REQUIRED ACTION
Search the listing below for lines that hold the word "statistical", and report only how many there are.

DATA
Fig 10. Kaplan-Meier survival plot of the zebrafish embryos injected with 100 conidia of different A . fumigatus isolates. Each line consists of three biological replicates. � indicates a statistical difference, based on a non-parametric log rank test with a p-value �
--
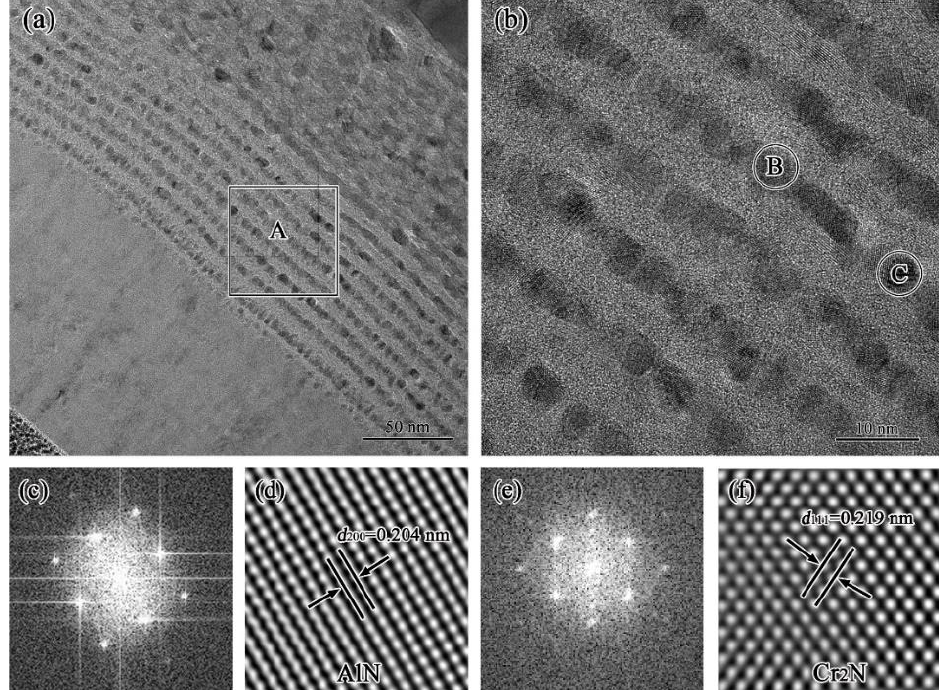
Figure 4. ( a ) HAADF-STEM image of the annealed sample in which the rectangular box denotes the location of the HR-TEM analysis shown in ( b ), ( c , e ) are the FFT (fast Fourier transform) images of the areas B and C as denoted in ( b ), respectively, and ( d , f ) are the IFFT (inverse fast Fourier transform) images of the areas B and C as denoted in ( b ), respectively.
...
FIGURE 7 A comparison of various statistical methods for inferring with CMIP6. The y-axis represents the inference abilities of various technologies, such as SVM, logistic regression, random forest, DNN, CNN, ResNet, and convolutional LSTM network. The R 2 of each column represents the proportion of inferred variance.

RESPONSE FOR THIS EXERCISE
2